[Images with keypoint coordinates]
■ ■ ■ ■ ■
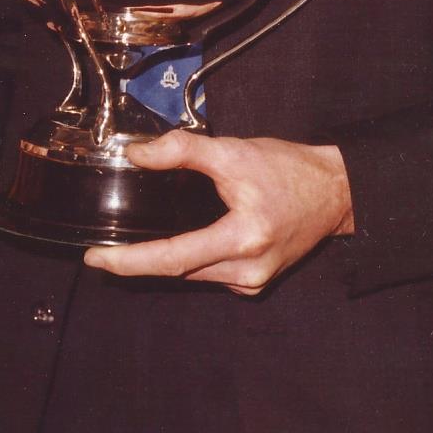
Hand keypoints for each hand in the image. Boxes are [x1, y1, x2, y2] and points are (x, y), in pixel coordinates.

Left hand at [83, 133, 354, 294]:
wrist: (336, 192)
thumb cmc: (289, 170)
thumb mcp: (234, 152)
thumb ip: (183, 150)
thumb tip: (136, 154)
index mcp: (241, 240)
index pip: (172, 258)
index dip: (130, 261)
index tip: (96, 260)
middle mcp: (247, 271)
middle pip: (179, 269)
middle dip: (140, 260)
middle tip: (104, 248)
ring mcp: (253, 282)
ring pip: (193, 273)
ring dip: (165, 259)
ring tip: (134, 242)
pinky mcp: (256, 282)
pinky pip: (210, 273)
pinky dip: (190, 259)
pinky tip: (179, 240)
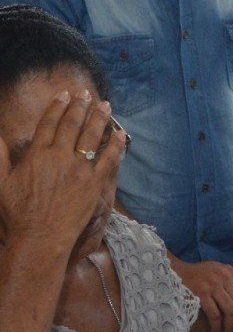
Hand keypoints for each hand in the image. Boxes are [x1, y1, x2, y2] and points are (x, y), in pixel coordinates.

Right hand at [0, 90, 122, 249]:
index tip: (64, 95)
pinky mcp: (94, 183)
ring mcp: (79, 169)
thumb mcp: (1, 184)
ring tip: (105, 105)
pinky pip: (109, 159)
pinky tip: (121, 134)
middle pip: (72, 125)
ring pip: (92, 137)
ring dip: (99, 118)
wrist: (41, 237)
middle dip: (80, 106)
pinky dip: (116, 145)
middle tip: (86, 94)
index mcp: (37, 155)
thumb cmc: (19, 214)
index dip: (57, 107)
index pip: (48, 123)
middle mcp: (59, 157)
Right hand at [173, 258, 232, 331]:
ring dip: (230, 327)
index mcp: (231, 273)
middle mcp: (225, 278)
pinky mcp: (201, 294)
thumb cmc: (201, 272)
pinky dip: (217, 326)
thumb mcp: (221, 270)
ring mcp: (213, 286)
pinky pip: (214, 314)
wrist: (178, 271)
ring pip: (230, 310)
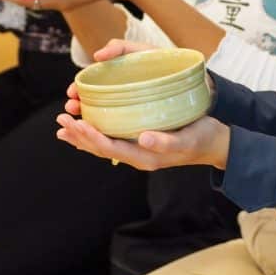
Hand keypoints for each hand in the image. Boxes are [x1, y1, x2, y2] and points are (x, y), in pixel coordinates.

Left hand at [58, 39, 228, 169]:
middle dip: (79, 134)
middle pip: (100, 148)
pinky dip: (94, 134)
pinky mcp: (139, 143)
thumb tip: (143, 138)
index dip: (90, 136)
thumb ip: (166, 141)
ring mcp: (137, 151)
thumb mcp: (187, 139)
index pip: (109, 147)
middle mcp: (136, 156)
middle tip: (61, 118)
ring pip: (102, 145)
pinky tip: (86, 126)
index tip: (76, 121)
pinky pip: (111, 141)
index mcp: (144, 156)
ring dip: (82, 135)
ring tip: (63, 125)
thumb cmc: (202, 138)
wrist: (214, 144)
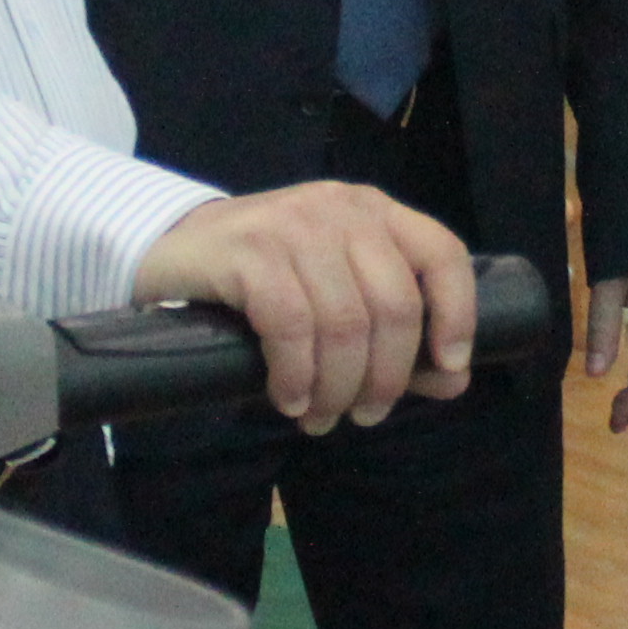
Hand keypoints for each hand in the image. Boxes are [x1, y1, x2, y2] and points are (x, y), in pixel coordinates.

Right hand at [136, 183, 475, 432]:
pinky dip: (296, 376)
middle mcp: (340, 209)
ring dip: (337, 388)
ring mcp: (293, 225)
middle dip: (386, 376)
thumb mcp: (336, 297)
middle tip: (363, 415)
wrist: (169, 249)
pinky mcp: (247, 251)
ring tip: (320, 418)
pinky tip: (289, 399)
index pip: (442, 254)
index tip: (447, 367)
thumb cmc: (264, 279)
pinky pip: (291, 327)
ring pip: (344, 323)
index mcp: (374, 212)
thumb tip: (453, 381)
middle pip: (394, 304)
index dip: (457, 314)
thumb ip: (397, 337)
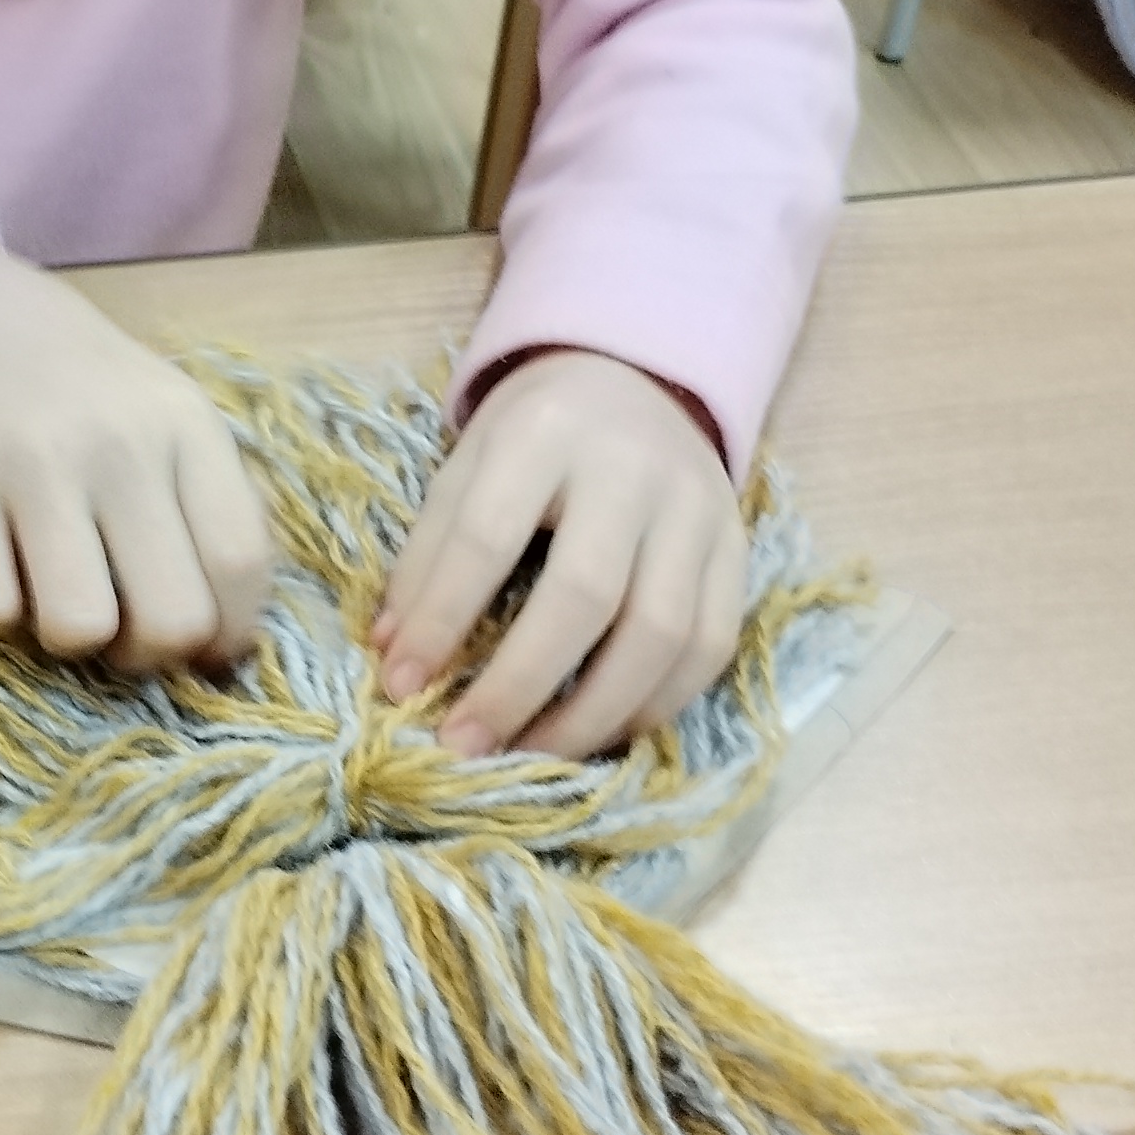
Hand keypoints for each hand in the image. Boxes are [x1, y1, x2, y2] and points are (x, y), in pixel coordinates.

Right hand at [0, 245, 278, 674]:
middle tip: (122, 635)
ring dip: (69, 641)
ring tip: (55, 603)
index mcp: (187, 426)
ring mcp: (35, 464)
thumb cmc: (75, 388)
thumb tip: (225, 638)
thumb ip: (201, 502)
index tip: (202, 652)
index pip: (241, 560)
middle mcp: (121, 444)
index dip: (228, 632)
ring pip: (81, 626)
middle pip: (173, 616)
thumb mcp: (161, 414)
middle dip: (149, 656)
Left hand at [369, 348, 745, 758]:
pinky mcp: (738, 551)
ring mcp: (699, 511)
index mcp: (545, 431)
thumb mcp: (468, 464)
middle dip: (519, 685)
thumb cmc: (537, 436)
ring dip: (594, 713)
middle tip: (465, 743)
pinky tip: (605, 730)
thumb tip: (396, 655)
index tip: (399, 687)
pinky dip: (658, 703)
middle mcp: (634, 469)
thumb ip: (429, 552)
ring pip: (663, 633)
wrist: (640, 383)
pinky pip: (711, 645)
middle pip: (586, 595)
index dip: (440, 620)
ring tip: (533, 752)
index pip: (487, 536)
■ ■ ■ ■ ■
What the exercise asks: Apart from its pictures, the data is to be repeated exactly.

Answer area:
Hand keypoints for each hand in the image. Boxes are [x1, y1, x2, y2] and points are (x, y), in pixel coordinates.

Left hand at [83, 133, 354, 294]:
wrist: (336, 192)
thumb cmc: (289, 170)
thumb mcp: (234, 152)
thumb ip: (183, 150)
thumb tip: (136, 154)
index mcp: (241, 240)
index pip: (172, 258)
index dip: (130, 261)
index tip: (96, 260)
middle mcp: (247, 271)
middle pip: (179, 269)
middle dip: (140, 260)
middle tip: (104, 248)
ring mcp: (253, 282)
ring pip: (193, 273)
ring dip: (165, 259)
ring tip: (134, 242)
pinky mcp: (256, 282)
pinky pip: (210, 273)
pinky dip: (190, 259)
pinky tip: (179, 240)
Hand keypoints for each hand in the image. Boxes are [x1, y1, x2, y2] and points are (x, y), in pixel coordinates.

Right hand at [0, 90, 122, 249]:
index tip: (64, 95)
pinky mcp: (94, 183)
ring mcp: (79, 169)
thumb mcp: (1, 184)
ring tip: (105, 105)
pinky pip: (109, 159)
pinky tip: (121, 134)
middle pip: (72, 125)
ring pip: (92, 137)
ring dip: (99, 118)
wrist: (41, 237)
middle dip: (80, 106)
pinky dip: (116, 145)
middle tip: (86, 94)
index mcp: (37, 155)
thumb cmc: (19, 214)
index dip: (57, 107)
index pip: (48, 123)
middle mcp: (59, 157)
Right hand at [173, 258, 232, 331]:
ring dip: (230, 327)
index mcp: (231, 273)
middle mcp: (225, 278)
pinky mcp: (201, 294)
thumb cmc: (201, 272)
pinky dip: (217, 326)
thumb mcp: (221, 270)
ring mcp: (213, 286)
pinky pip: (214, 314)
wrist: (178, 271)
ring pip: (230, 310)
Hand keypoints for each hand in the image. Boxes are [x1, y1, x2, y2] and points are (x, y), in pixel coordinates.

Left hand at [58, 39, 228, 169]:
middle dip: (79, 134)
middle pip: (100, 148)
pinky dip: (94, 134)
pinky mcp: (139, 143)
thumb tip: (143, 138)
index dip: (90, 136)
thumb ip: (166, 141)
ring mcp: (137, 151)
thumb mcp: (187, 139)
index pip: (109, 147)
middle mcp: (136, 156)
middle tip: (61, 118)
ring pip: (102, 145)
pinky tip: (86, 126)
index tip: (76, 121)
pinky pip: (111, 141)
index mcp: (144, 156)
ring dip: (82, 135)
ring tip: (63, 125)
thumb cmc: (202, 138)
wrist: (214, 144)
Hand keypoints for each hand in the image. Boxes are [x1, y1, x2, y2] and points are (x, y), in pixel coordinates.

Right hand at [136, 183, 475, 432]:
pinky dip: (296, 376)
middle mcp: (340, 209)
ring dip: (337, 388)
ring mcp: (293, 225)
middle dip: (386, 376)
thumb mcp: (336, 297)
middle tip: (363, 415)
wrist: (169, 249)
pinky mcp: (247, 251)
ring tip: (320, 418)
pinky tip: (289, 399)
index pip: (442, 254)
index tip: (447, 367)
thumb cmc: (264, 279)
pinky pip: (291, 327)
ring pip: (344, 323)
index mcp: (374, 212)
thumb tip: (453, 381)
middle pip: (394, 304)
index dip: (457, 314)
thumb ip: (397, 337)
Hand keypoints for each hand in the image. Boxes are [x1, y1, x2, y2] and points are (x, y), in pixel coordinates.

Right hand at [0, 245, 278, 674]:
middle tip: (122, 635)
ring dip: (69, 641)
ring tip: (55, 603)
index mcp: (187, 426)
ring mcp: (35, 464)
thumb cmc: (75, 388)
thumb tip: (225, 638)
thumb ip: (201, 502)
index tip: (202, 652)
index pip: (241, 560)
middle mcp: (121, 444)
index dip: (228, 632)
ring pip: (81, 626)
middle pip: (173, 616)
thumb mcp: (161, 414)
middle dip: (149, 656)
Left hand at [369, 348, 745, 758]:
pinky mcp: (738, 551)
ring mcp: (699, 511)
index mcp: (545, 431)
thumb mcp: (468, 464)
middle dip: (519, 685)
thumb cmc: (537, 436)
ring dip: (594, 713)
middle tip: (465, 743)
pinky tip: (605, 730)
thumb tip: (396, 655)
index tip: (399, 687)
pinky dip: (658, 703)
middle mcp: (634, 469)
thumb ip: (429, 552)
ring pip: (663, 633)
wrist: (640, 383)
pinky pip: (711, 645)
middle pip: (586, 595)
index dip: (440, 620)
ring tip: (533, 752)
index pip: (487, 536)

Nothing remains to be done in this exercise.